“I don’t want to show a bird flying,” says photographer Xavi Bou. “I want to show a flight.”
Although Bou has dedicated years of his life to photographing birds, someone encountering his work for the first time could be excused for having no idea what his subject is. In a project called Ornithographies, he creates mesmerizing images by taking many photographs per second and stitching up to 3,500 or more of them together. The results are beautifully abstract, capturing the energy of flight, whether in the chaotic squiggles that result when Alpine Swifts dive and swoop for insects, or the smooth, even undulations of a gull flying over the water. They may not be moving pictures—although Bou uses a cinema camera that takes 60 frames a second—but they have movement. Bou began working on the project in 2012, and debuted the first images in 2015; his work has since been exhibited around the world.
More recently, Bou has expanded the project to video, including one called Murmurations that shows a flock of starlings evading a hawk. “What happens is, if in this moment a hawk appears to attack them, it’s when they do this dance,” he says. “The hawk is like carving this ephemeral sculpture that’s in the air.” As with the still images, Bou knit multiple series of photographs together to create an animation. He estimates that every day of filming requires two weeks of post-production work; for Murmurations, he also enlisted the help of a film editor. The final product, which was filmed in southern Catalonia, was then set to ethereal music.
Ornithographies is the culmination—or rather, continuation—of a lifetime of birdwatching. Bou was born in Prat de Llobregat, in the metropolitan area of Barcelona, Spain, and often accompanied his grandfather on his long, daily walks around the delta to observe planes, ships, and, of course, birds. Upon returning home, they would consult a field guide to identify species. While Bou estimates he can now recognize 90 percent of European and Mediterranean birds, he says the polluted urban area he grew up in inspired him to focus his work on common birds. “We have more richness than we thought,” he says. “There are many species of birds in this city that we are not paying attention to, and it’s really a treasure. It’s really something that we have that helps us to disconnect—or reconnect, if you prefer—to nature.”
Bou, 41, trained as a scientist at university and worked in the advertising and fashion industry for more than a decade while searching for a subject, an original idea. “During these years, nature was my escape,” Bou says. When he was stressed, he would grab his binoculars and head out into the field. On hikes, he’d stop to look at animal tracks and scat. “What I realized is, if I want to do a personal project, I have to talk about nature.”

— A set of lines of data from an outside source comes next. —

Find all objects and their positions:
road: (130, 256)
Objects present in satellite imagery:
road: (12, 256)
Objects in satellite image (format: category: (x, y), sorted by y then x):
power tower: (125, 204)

The idea for Ornithographies began with a paw print he saw while hiking in the Mediterranean forests of Catalonia. “I thought to myself, what kind of tracks would leave the birds in the sky?” Bou says. “I imagined these shapes.” Bou looked into whether other artists had done anything like what he was imagining. “Normally, at that point, you find that many people have done, and really well done, so you get really sad—this is what used to happen.”

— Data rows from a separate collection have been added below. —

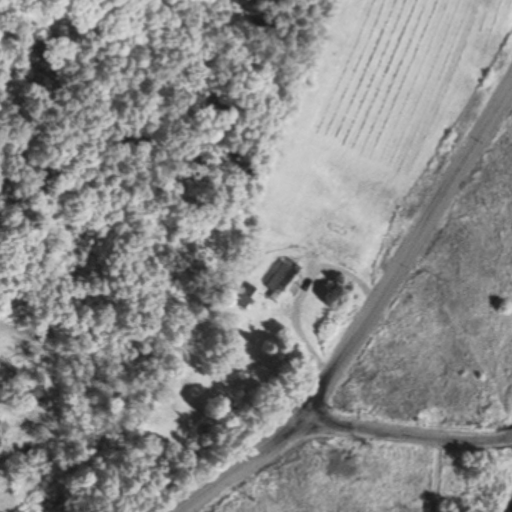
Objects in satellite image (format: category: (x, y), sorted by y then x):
building: (279, 276)
building: (245, 296)
road: (364, 314)
building: (34, 397)
road: (402, 435)
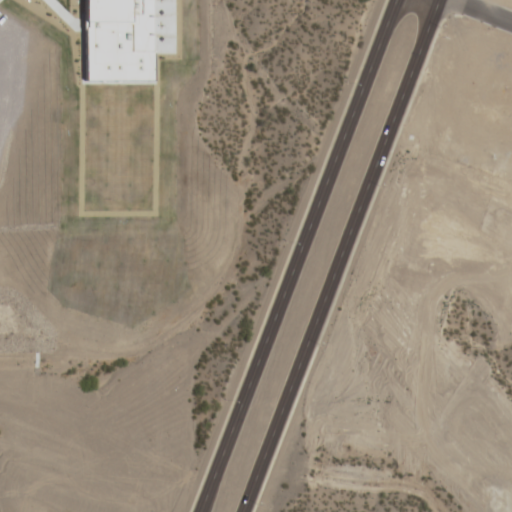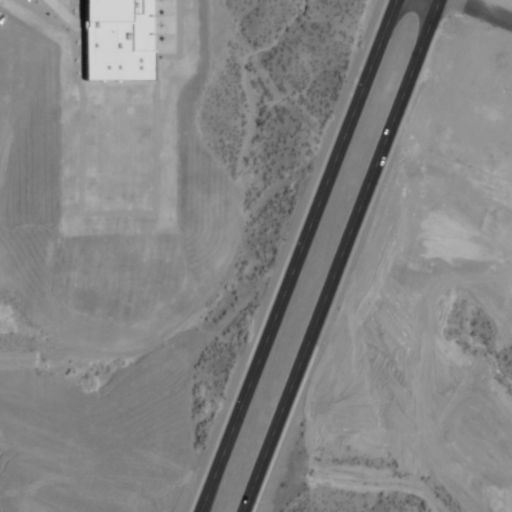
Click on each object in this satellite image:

This time was different. As Bou began developing the project, he didn’t want people’s analytical brains to kick in when they saw his work. He didn’t want a viewer thinking about the tilt of the wings or the shape of the feathers at a particular moment, as one might while looking at a series of photographs by Eadweard Muybridge, one of the original chronophotographers. “I don’t want to see the ‘bird, bird, bird’,” Bou explains. He found that by overlapping photos taken in quick succession, you lose the shape of the bird, revealing instead a “complete new organic shape.”
As for what’s next, Bou says he is always looking for ever more complex behavior to capture. “Every time is more challenging, and also challenging to not copy myself,” he says.

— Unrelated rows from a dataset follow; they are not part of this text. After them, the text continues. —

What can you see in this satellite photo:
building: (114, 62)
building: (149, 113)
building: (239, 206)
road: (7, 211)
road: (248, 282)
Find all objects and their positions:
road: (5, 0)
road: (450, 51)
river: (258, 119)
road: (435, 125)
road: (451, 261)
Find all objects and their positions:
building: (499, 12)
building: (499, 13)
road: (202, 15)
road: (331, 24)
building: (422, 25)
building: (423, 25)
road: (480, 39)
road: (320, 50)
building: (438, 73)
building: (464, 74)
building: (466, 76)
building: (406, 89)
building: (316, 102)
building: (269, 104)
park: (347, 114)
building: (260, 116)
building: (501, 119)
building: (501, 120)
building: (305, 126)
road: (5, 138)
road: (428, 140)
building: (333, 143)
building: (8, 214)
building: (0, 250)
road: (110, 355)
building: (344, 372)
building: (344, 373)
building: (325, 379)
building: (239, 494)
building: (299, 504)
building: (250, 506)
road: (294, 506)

During the pandemic, Bou has been busy taking care of his 5-year-old daughter, but still has found time to start learning bird calls. Once he can again travel internationally, he wants to capture groups of migrating raptors in the places where they congregate in huge numbers, like Veracruz, Mexico, or Batumi, Georgia. He’d also like to go back to Iceland, where there’s a stark contrast between the heaviness and sharpness of these dramatic rock formations just off the coast and the delicate lines of birds in flight. Regardless of where the work takes him next, he says, one thing will stay the same: “The sky is the canvas.”